Die beiden Mitglieder von Kunstreich im Pott e.V. Ulrike Korbach (Kamera) und Ingo Stanelle (Ton) bekamen vom Bottroper Referat für Migration (Projekt „Migrantinnen“) die Aufgabe, den türkischen Pianisten Utku Yurttas am Flügel aufzunehmen. 

 

Utku Yurtass am Flügel, Folkwang Universität

 

Zitat von Yurttas Website:

 

„Der Istanbul geborene Utku Yurttas hat an der „Folkwang Universität der Künste“ studiert. Doch das Interesse des schöpfersichen Pianisten geht weit über den „reinen“ Jazzhinaus.
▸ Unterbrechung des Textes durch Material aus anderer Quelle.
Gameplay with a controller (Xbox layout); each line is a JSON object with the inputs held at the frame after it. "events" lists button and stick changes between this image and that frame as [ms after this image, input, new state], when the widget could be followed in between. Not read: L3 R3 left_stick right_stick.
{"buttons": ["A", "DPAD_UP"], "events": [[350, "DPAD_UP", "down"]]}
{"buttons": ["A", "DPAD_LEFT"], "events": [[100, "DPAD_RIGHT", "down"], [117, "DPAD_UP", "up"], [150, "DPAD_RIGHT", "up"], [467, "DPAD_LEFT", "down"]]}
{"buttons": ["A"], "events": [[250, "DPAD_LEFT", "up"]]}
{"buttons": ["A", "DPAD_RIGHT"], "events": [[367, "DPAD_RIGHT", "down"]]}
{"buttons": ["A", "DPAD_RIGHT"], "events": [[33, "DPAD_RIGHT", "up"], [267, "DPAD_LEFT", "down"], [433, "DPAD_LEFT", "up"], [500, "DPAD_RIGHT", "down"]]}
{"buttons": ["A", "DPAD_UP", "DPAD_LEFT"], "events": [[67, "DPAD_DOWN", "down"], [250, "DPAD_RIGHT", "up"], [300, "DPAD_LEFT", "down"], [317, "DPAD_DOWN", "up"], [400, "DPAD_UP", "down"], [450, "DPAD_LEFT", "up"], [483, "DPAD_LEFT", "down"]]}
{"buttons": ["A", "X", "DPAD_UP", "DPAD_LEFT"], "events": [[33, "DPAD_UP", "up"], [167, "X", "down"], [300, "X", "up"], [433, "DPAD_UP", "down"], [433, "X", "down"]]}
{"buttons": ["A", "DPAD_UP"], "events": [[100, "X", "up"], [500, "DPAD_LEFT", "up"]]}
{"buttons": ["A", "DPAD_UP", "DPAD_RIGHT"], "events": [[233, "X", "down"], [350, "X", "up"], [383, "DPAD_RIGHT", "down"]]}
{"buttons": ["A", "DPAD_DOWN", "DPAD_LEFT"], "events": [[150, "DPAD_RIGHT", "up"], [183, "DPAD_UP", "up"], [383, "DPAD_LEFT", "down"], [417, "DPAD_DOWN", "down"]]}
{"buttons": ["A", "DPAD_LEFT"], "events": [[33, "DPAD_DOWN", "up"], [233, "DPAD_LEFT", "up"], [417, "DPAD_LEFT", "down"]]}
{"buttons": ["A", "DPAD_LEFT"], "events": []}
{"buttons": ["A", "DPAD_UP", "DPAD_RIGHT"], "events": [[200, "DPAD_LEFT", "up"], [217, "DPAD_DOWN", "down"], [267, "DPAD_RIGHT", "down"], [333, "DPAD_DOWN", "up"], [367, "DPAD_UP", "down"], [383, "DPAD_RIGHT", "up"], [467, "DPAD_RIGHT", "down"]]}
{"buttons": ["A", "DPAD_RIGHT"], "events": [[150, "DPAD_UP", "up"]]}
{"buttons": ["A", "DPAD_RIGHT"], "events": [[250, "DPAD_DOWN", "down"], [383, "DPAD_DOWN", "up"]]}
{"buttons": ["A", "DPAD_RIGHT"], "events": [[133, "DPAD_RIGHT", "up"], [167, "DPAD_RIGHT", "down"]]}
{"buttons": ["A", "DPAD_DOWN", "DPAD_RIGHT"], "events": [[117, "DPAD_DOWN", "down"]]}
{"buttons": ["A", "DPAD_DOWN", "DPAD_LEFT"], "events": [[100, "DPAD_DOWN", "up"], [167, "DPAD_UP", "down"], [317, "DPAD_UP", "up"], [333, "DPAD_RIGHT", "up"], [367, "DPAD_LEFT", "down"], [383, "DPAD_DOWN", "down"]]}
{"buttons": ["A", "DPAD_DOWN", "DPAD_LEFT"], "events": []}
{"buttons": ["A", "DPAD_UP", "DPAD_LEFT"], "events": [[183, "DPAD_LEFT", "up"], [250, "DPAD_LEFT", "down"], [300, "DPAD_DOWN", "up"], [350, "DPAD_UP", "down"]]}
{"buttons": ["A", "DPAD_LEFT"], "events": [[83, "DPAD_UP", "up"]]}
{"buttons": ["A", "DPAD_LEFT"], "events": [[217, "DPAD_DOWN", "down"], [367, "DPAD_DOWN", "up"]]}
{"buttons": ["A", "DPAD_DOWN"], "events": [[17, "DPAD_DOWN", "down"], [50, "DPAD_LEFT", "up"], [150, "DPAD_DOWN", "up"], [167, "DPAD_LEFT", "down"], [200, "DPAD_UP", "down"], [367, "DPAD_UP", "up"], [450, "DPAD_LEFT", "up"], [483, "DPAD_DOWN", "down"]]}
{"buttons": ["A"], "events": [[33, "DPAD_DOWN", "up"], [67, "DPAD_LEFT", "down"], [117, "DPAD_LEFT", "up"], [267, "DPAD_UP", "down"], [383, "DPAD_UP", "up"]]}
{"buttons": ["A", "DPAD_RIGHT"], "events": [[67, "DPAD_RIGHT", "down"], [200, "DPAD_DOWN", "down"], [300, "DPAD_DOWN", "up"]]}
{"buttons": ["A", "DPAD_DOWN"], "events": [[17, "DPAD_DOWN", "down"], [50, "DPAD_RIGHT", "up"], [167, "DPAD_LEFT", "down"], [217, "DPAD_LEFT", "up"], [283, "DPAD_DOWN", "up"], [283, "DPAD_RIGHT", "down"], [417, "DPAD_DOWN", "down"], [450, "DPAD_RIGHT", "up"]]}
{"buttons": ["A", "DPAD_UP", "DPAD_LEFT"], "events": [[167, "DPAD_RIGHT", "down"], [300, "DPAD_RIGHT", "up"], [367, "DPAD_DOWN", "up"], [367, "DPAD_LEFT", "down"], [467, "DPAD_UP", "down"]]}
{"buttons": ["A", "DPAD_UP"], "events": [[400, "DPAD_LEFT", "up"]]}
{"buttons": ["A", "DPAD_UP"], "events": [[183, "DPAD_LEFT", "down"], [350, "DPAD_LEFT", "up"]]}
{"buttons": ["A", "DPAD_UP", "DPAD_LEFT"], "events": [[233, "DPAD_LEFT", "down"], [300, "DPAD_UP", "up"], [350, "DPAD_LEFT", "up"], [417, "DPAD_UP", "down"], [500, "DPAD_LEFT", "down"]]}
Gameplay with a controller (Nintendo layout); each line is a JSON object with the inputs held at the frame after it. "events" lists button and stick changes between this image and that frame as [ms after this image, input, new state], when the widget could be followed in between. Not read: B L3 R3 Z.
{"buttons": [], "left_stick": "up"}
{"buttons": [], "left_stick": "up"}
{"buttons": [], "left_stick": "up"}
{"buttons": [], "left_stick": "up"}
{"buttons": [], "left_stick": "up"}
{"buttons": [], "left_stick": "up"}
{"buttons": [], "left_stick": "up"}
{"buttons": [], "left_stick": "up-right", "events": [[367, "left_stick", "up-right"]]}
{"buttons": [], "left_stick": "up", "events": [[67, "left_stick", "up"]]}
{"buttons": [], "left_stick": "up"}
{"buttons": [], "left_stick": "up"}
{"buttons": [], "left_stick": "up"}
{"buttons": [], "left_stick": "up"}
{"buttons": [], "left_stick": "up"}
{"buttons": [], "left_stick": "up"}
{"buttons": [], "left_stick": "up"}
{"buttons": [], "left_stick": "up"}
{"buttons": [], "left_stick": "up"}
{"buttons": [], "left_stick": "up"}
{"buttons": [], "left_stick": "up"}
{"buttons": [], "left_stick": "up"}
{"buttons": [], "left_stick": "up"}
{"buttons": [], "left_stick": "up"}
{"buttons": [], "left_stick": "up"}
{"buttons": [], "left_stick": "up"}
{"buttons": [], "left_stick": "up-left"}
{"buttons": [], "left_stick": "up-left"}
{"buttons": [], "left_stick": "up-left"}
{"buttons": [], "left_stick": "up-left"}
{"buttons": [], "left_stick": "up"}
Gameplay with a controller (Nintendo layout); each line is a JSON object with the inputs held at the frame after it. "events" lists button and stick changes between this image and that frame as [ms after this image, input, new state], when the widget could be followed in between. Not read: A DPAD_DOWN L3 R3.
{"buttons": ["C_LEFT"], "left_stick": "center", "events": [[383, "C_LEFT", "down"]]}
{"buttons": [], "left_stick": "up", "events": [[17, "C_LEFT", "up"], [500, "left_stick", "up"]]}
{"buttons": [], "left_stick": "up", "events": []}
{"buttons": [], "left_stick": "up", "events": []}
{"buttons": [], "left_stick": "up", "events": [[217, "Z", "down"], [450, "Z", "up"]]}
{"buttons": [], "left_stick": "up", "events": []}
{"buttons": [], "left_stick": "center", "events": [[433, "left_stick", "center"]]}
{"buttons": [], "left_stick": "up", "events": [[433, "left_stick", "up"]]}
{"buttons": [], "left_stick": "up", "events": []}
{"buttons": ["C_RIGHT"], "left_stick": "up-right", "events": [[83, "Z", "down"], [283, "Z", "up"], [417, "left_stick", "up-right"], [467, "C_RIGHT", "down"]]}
Yurttas darf man getrost als „Weltmusiker“ bezeichnen, der sich mit den vielfältigen Kulturen unseres Planeten kreativ auseinandersetzt und sich auch dem Erbe von Miles Davis und Bach bewusst ist. Utku Yurttas ist sowohl im Jazz als auch in der klassischen Musik zu Hause. Zahlreiche Bands und Projekte (u. a. Utku Yurttas Trio, Okay Temiz Trio, Neanderthal) führten ihn als talentierten Klavierspieler zu Konzerten in die Weiten Europas und darüber hinaus. Er gewann den 1. Preis beim STEINWAY-Wettbewerb 2011 in der Kategorie Jazz. Utku Yurttas's Improvisationen finden ihre musikalischen Wurzeln in den Volksmelodien Anatoliens wieder, welche seine ursprüngliche Heimat ist. Die augenblickliche Inspiration und das spontane Einbringen eines jeden Musikers in die Schöpfung seiner Musik, sind wesentliche Merkmale seines Genres. Diese Mischung gibt seinem Stil und seiner Musik eine ganz persönliche und unverwechselbare Note.“

Mehr Infos über den Pianisten unter www.utkuyurttas.com

  

Yurttas, aufgenommen von Korbach und Stanelle

 

 

 

 

 

 

 

 

 

 

 

 

Nachdem das Equipment für die Ton- und Bildaufnahmen aufgebaut und eingerichtet war, konnte es losgehen:

 

Kameraassistent Benno filmt Yurttas

 

Yurttas eröffnete mit einer jazzigen Version des türkischen Folkloreliedes „Odam kirec tutmuyor“, welches er dann noch in einer zweiten Variation einspielte.

Weiter ging es mit einer Improvisation, auf welche dann die Beirach Komposition „Sal“ folgte. Ganz ehrlich, wir waren beeindruckt, mit welcher technischen Leistung und mit welchem improvisatorischen Ausdruck Yurttas den Flügel bediente!